Discovering Greater Zion
By Lyman Hafen
“The voyage of discovery is not in seeking new landscapes but in having new eyes.”
– Marcel Proust
I recently stopped at a store on Telegraph Street between the cities of St. George and Washington. As I waited at the sales counter, I looked out the glass door to the east and caught a perfect view of Zion’s West Temple standing majestically on the far horizon. Though I’ve looked at the West Temple thousands of times before, something about this new and fresh perspective made my jaw drop and my blood race.
After the sales transaction was complete, I pointed out the view to the store manager and told him what a unique and amazing vantage he had of Zion right out his store window.
“I’ve never noticed that before,” he said.
“It’s the West Temple of Zion,” I said.
“That’s nice,” he said. “I’ve never been there.”
As I walked out the door, I was tempted but did not tell him how many hundreds of people I see every day who have travelled halfway around the world to see what was standing right in front of him.

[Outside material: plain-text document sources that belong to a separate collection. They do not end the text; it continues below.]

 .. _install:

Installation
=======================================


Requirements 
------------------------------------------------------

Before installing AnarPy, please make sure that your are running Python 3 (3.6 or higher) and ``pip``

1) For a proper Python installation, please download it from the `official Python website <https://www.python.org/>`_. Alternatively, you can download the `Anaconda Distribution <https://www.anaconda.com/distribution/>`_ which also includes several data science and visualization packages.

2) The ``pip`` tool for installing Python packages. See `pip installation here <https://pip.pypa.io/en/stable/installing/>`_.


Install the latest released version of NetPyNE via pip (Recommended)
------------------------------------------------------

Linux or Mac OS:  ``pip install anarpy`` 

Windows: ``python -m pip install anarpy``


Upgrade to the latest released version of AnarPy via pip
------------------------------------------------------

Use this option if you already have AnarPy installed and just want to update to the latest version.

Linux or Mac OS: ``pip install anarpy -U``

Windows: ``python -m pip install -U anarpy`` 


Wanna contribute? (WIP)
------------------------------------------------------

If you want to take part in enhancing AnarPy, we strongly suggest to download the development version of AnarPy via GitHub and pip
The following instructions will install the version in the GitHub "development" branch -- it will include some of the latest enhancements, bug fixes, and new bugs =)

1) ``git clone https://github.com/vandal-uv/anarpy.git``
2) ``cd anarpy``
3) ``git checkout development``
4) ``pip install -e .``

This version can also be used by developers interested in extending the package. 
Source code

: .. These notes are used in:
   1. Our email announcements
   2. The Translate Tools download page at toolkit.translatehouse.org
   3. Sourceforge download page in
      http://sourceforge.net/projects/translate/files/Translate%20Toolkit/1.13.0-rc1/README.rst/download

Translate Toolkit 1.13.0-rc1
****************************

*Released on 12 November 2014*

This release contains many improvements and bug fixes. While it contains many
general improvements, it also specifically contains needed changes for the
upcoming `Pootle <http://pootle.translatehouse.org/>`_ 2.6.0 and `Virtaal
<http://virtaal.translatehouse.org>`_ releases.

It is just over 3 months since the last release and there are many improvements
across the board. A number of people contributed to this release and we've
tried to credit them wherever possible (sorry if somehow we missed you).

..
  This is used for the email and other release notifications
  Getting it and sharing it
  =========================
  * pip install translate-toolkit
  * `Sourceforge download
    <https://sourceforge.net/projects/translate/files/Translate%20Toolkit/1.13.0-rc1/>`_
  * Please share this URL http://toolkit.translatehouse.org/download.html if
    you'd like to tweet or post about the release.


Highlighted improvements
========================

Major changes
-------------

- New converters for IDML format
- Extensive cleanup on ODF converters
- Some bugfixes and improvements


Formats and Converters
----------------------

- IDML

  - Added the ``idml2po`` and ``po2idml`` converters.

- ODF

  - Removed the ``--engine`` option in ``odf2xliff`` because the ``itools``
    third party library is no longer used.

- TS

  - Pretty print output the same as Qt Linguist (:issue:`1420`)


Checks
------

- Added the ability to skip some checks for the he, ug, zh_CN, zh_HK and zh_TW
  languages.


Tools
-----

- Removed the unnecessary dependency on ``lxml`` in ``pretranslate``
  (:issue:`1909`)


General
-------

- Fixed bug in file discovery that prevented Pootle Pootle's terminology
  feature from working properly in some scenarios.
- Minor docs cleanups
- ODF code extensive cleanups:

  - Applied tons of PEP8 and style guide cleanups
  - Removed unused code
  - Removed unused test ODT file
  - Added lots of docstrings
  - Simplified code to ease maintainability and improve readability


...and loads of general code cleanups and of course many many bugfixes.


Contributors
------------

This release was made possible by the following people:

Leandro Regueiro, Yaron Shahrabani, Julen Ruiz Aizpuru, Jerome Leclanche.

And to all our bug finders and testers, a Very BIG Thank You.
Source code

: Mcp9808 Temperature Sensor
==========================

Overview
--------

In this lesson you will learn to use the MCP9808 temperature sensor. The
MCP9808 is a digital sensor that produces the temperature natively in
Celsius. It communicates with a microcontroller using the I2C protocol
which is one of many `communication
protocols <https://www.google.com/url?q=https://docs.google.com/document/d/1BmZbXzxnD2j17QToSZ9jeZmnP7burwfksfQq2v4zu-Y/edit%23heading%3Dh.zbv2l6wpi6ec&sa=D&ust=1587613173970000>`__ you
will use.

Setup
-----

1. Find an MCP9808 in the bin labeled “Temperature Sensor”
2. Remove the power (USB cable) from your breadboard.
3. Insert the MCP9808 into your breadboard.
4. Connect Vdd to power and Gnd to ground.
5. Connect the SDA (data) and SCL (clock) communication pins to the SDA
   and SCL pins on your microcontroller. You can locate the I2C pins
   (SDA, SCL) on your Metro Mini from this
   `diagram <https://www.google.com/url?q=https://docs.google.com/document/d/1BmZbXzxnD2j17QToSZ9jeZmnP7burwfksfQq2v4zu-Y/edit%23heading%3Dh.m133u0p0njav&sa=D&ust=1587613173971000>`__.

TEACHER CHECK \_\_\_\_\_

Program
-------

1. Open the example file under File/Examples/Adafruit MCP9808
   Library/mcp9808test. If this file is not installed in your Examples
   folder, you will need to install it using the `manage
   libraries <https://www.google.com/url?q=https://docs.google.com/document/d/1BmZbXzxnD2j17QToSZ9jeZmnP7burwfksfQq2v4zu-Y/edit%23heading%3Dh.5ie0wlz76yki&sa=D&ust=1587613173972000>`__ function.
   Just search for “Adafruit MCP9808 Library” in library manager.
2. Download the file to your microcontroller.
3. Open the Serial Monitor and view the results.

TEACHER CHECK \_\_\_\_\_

When I was growing up in St. George in the 1960s, our town park was just three blocks up the street from my house. Today, it’s known as Vernon Worthen Park. Back then, we just called it The City Park. And that’s exactly what it was, although we weren’t exactly a city at the time. It was a full square block of open space covered by a bright green carpet of grass and shaded by a canopy of countless towering trees. That block once contained the municipal swimming pool, tennis courts, an artfully designed barbecue area, swing sets, slides, a merry-go-round, and teeter-totters. It was a kids’ paradise, and you could play there from sunup to sundown, breathing in the magical moistness of that cool green carpet at your feet, running and rolling and yelling and shading-up for a rest with a sharp blade of grass between your chapped lips—until your mom drove up and called out from the car window, reminding you of your chores still unfinished at home.
As a kid, I had no idea of the financing, the politics or the foresight that went into preserving and maintaining that special place in the middle of town.

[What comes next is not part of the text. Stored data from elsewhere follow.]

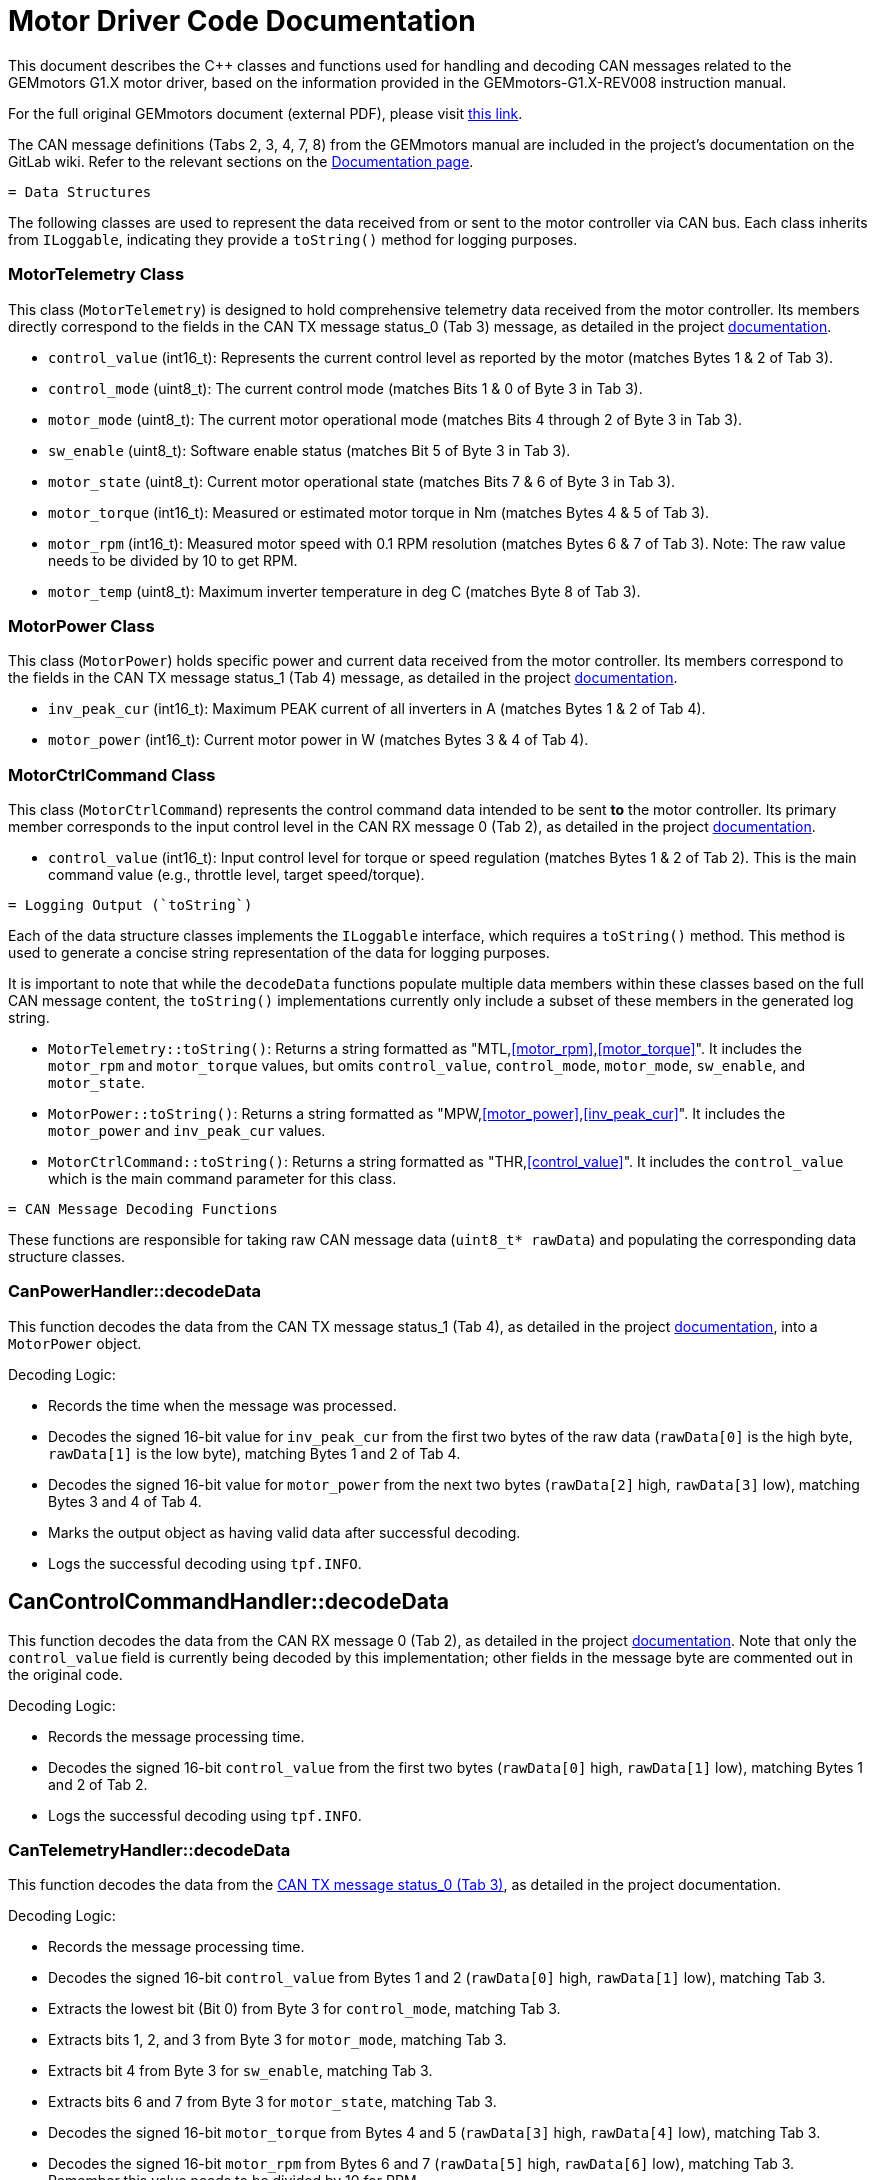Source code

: [[motor_driver_code]]
= Motor Driver Code Documentation

This document describes the C++ classes and functions used for handling and decoding CAN messages related to the GEMmotors G1.X motor driver, based on the information provided in the GEMmotors-G1.X-REV008 instruction manual.

For the full original GEMmotors document (external PDF), please visit link:https://hannl-my.sharepoint.com/personal/jaap_janssens_han_nl/_layouts/15/onedrive.aspx?CID=f663e4aa%2D0285%2D40f3%2Da3e6%2D5114972ff027&id=%2Fpersonal%2Fjaap%5Fjanssens%5Fhan%5Fnl%2FDocuments%2FHAN%20Hydromotive%2F2024%2D2025%2FPowertrain%2Ftelemetry%2Dunit%2FTelemetry%20unit%202024%2Fhardware%2Fdocumentation%2FGEMMotors%2DG1%2EX%2DREV008%2Epdf&parent=%2Fpersonal%2Fjaap%5Fsens%5Fhan%5Fnl%2FDocuments%2FHAN%20Hydromotive%2F2024%2D2025%2FPowertrain%2Ftelemetry%2Dunit%2FTelemetry%20unit%202024%2Fhardware%2Fdocumentation[this link].

The CAN message definitions (Tabs 2, 3, 4, 7, 8) from the GEMmotors manual are included in the project's documentation on the GitLab wiki. Refer to the relevant sections on the link:https://gitlab.com/hydromotive/2425-acquistionmodule-dev/-/wikis/notes/Motor/Documentation[Documentation page].

-------------------------------------------------------------------------------
= Data Structures
-------------------------------------------------------------------------------

The following classes are used to represent the data received from or sent to the motor controller via CAN bus. Each class inherits from `ILoggable`, indicating they provide a `toString()` method for logging purposes.

=== MotorTelemetry Class

[[motor_telemetry_class]]
This class (`MotorTelemetry`) is designed to hold comprehensive telemetry data received from the motor controller. Its members directly correspond to the fields in the CAN TX message status_0 (Tab 3) message, as detailed in the project link:https://gitlab.com/hydromotive/2425-acquistionmodule-dev/-/wikis/notes/Motor/Documentation[documentation].

*   `control_value` (int16_t): Represents the current control level as reported by the motor (matches Bytes 1 & 2 of Tab 3).
*   `control_mode` (uint8_t): The current control mode (matches Bits 1 & 0 of Byte 3 in Tab 3).
*   `motor_mode` (uint8_t): The current motor operational mode (matches Bits 4 through 2 of Byte 3 in Tab 3).
*   `sw_enable` (uint8_t): Software enable status (matches Bit 5 of Byte 3 in Tab 3).
*   `motor_state` (uint8_t): Current motor operational state (matches Bits 7 & 6 of Byte 3 in Tab 3).
*   `motor_torque` (int16_t): Measured or estimated motor torque in Nm (matches Bytes 4 & 5 of Tab 3).
*   `motor_rpm` (int16_t): Measured motor speed with 0.1 RPM resolution (matches Bytes 6 & 7 of Tab 3). Note: The raw value needs to be divided by 10 to get RPM.
*   `motor_temp` (uint8_t): Maximum inverter temperature in deg C (matches Byte 8 of Tab 3).

=== MotorPower Class

[[motor_power_class]]
This class (`MotorPower`) holds specific power and current data received from the motor controller. Its members correspond to the fields in the CAN TX message status_1 (Tab 4) message, as detailed in the project link:https://gitlab.com/hydromotive/2425-acquistionmodule-dev/-/wikis/notes/Motor/Documentation[documentation].

*   `inv_peak_cur` (int16_t): Maximum PEAK current of all inverters in A (matches Bytes 1 & 2 of Tab 4).
*   `motor_power` (int16_t): Current motor power in W (matches Bytes 3 & 4 of Tab 4).

=== MotorCtrlCommand Class

[[motor_ctrl_command_class]]
This class (`MotorCtrlCommand`) represents the control command data intended to be sent *to* the motor controller. Its primary member corresponds to the input control level in the CAN RX message 0 (Tab 2), as detailed in the project link:https://gitlab.com/hydromotive/2425-acquistionmodule-dev/-/wikis/notes/Motor/Documentation[documentation].

*   `control_value` (int16_t): Input control level for torque or speed regulation (matches Bytes 1 & 2 of Tab 2). This is the main command value (e.g., throttle level, target speed/torque).

-------------------------------------------------------------------------------
= Logging Output (`toString`)
-------------------------------------------------------------------------------

Each of the data structure classes implements the `ILoggable` interface, which requires a `toString()` method. This method is used to generate a concise string representation of the data for logging purposes.

It is important to note that while the `decodeData` functions populate multiple data members within these classes based on the full CAN message content, the `toString()` implementations currently only include a subset of these members in the generated log string.

*   `MotorTelemetry::toString()`: Returns a string formatted as "MTL,<<motor_rpm>>,<<motor_torque>>". It includes the `motor_rpm` and `motor_torque` values, but omits `control_value`, `control_mode`, `motor_mode`, `sw_enable`, and `motor_state`.
*   `MotorPower::toString()`: Returns a string formatted as "MPW,<<motor_power>>,<<inv_peak_cur>>". It includes the `motor_power` and `inv_peak_cur` values.
*   `MotorCtrlCommand::toString()`: Returns a string formatted as "THR,<<control_value>>". It includes the `control_value` which is the main command parameter for this class.

-------------------------------------------------------------------------------
= CAN Message Decoding Functions
-------------------------------------------------------------------------------

These functions are responsible for taking raw CAN message data (`uint8_t* rawData`) and populating the corresponding data structure classes.

=== CanPowerHandler::decodeData

This function decodes the data from the CAN TX message status_1 (Tab 4), as detailed in the project link:https://gitlab.com/hydromotive/2425-acquistionmodule-dev/-/wikis/notes/Motor/Documentation[documentation], into a `MotorPower` object.

.Decoding Logic:
*   Records the time when the message was processed.
*   Decodes the signed 16-bit value for `inv_peak_cur` from the first two bytes of the raw data (`rawData[0]` is the high byte, `rawData[1]` is the low byte), matching Bytes 1 and 2 of Tab 4.
*   Decodes the signed 16-bit value for `motor_power` from the next two bytes (`rawData[2]` high, `rawData[3]` low), matching Bytes 3 and 4 of Tab 4.
*   Marks the output object as having valid data after successful decoding.
*   Logs the successful decoding using `tpf.INFO`.

== CanControlCommandHandler::decodeData

This function decodes the data from the CAN RX message 0 (Tab 2), as detailed in the project link:https://gitlab.com/hydromotive/2425-acquistionmodule-dev/-/wikis/notes/Motor/Documentation[documentation]. Note that only the `control_value` field is currently being decoded by this implementation; other fields in the message byte are commented out in the original code.

.Decoding Logic:
*   Records the message processing time.
*   Decodes the signed 16-bit `control_value` from the first two bytes (`rawData[0]` high, `rawData[1]` low), matching Bytes 1 and 2 of Tab 2.
*   Logs the successful decoding using `tpf.INFO`.

=== CanTelemetryHandler::decodeData

This function decodes the data from the link:https://gitlab.com/hydromotive/2425-acquistionmodule-dev/-/wikis/notes/Motor/Documentation[CAN TX message status_0 (Tab 3)], as detailed in the project documentation.

.Decoding Logic:
*   Records the message processing time.
*   Decodes the signed 16-bit `control_value` from Bytes 1 and 2 (`rawData[0]` high, `rawData[1]` low), matching Tab 3.
*   Extracts the lowest bit (Bit 0) from Byte 3 for `control_mode`, matching Tab 3.
*   Extracts bits 1, 2, and 3 from Byte 3 for `motor_mode`, matching Tab 3.
*   Extracts bit 4 from Byte 3 for `sw_enable`, matching Tab 3.
*   Extracts bits 6 and 7 from Byte 3 for `motor_state`, matching Tab 3.
*   Decodes the signed 16-bit `motor_torque` from Bytes 4 and 5 (`rawData[3]` high, `rawData[4]` low), matching Tab 3.
*   Decodes the signed 16-bit `motor_rpm` from Bytes 6 and 7 (`rawData[5]` high, `rawData[6]` low), matching Tab 3. Remember this value needs to be divided by 10 for RPM.
*   Takes the unsigned 8-bit `motor_temp` from Byte 8, matching Tab 3.
*   Marks the output object as valid.
*   Logs the successful decoding using `tpf.INFO`.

It was just there. Mine for the taking. A kind of birthright.
I remember our family driving through Zion National Park when I was very young. Dad would have been behind the wheel of our turquoise Ford Fairlane and mom in the front seat with him. And my little sister and I would have been up on our knees (in the days before seat belts), wide-eyed, in the back seat taking it all in. As we passed through Springdale, I remember watching the buildings pass by—the houses, the motels, the curio shops, and the service stations. And I remember the feel of my father’s fingers under my chin as he reached his arm back over the seat and lifted my point of view from ground level up and up to the towering sandstone ledges of the canyon and even further up to where the high horizon broke against the purple sky. Along that stark skyline, I saw, for the first time, the turrets, towers, and spires of those magnificent castles in the clouds.
Even today, a half-century later, I still feel my little-boy heart swelling in my chest.

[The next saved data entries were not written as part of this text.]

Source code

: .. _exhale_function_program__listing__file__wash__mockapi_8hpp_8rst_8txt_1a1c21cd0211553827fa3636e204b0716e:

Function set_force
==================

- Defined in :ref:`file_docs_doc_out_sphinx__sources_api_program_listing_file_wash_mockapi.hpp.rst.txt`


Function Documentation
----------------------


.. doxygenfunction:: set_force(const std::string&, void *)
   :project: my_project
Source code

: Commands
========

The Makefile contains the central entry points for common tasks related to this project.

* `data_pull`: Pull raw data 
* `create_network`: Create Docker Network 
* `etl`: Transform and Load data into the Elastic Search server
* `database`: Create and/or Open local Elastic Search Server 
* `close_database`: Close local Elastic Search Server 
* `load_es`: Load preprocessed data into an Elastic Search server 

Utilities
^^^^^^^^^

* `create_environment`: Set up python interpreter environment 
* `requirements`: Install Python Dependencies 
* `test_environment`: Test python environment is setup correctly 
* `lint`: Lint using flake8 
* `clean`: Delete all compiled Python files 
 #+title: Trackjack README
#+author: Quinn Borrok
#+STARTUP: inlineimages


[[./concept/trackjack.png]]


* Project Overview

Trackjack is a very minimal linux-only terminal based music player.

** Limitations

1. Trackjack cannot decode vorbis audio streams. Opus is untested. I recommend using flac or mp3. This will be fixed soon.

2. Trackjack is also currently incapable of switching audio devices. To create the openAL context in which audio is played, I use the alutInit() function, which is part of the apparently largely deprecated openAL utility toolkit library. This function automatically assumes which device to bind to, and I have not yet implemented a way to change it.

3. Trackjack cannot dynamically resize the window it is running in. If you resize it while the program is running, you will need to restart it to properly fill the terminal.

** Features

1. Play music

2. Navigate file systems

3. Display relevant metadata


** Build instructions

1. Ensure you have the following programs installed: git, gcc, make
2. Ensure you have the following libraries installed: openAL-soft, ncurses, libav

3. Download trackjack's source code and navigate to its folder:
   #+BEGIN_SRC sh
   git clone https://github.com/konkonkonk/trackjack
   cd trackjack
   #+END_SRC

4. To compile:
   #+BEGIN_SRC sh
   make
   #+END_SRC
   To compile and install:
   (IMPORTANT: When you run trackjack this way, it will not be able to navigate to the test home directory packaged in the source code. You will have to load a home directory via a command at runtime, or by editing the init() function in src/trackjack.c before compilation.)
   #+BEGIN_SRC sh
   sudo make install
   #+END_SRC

“Whose place is this?” I asked my dad as we drove up the switchbacks in the canyon.
“It’s yours, and it’s mine,” he answered. “It belongs to every American.”
Though I didn’t understand it then, that was my introduction to the concept of public space, to the idea of parks set aside for the benefit of all. I took that concept for granted much of my life.
Perhaps when it finally hit home for me was the day I rode an elevator to the top of the Empire State Building in New York City. From the viewing deck near the top of that amazing building, I looked up and down Manhattan Island and saw perhaps the greatest concentration of human activity on earth. I was overwhelmed by the mass of humanity in such tight quarters. And then my eyes settled on the giant rectangle of green in the middle of that island: Central Park. A sigh escaped from deep inside me as I considered the beauty and tranquility of that awesome open space smack in the middle of such a gray and dense metropolis.
What a concept.
Here in southwestern Utah, we’re blessed that so many of our citizens and leaders have understood this concept over the years. They’ve been willing to stick their necks out, put their reputations on the line, and create the kinds of parks and open space we enjoy today. From that old City Park in my boyhood neighborhood to Zion National Park, we are the beneficiaries of scores of public spaces, including municipal, state, and national parks. From ballfields to hiking parks, from desert reserves to petroglyph sites. From pickle ball courts to horseshoe pits to river walks and picnic spots. From Zion to Parashant to Pipe Spring and Cedar Breaks. From Snow Canyon to Sand Hollow to the trail heads in Pine Valley. You’d be hard pressed to find a greater or more diverse number of developed, maintained, and well-managed parks and open spaces anywhere on earth.
The French writer Marcel Proust said, “The voyage of discovery is not in seeking new landscapes but in having new eyes.” I have travelled the world and seen plenty of beauty and magnificence on this planet, but I’ve never been more moved by any of it than I was a while back when I looked with new eyes through a glass door on Telegraph Street.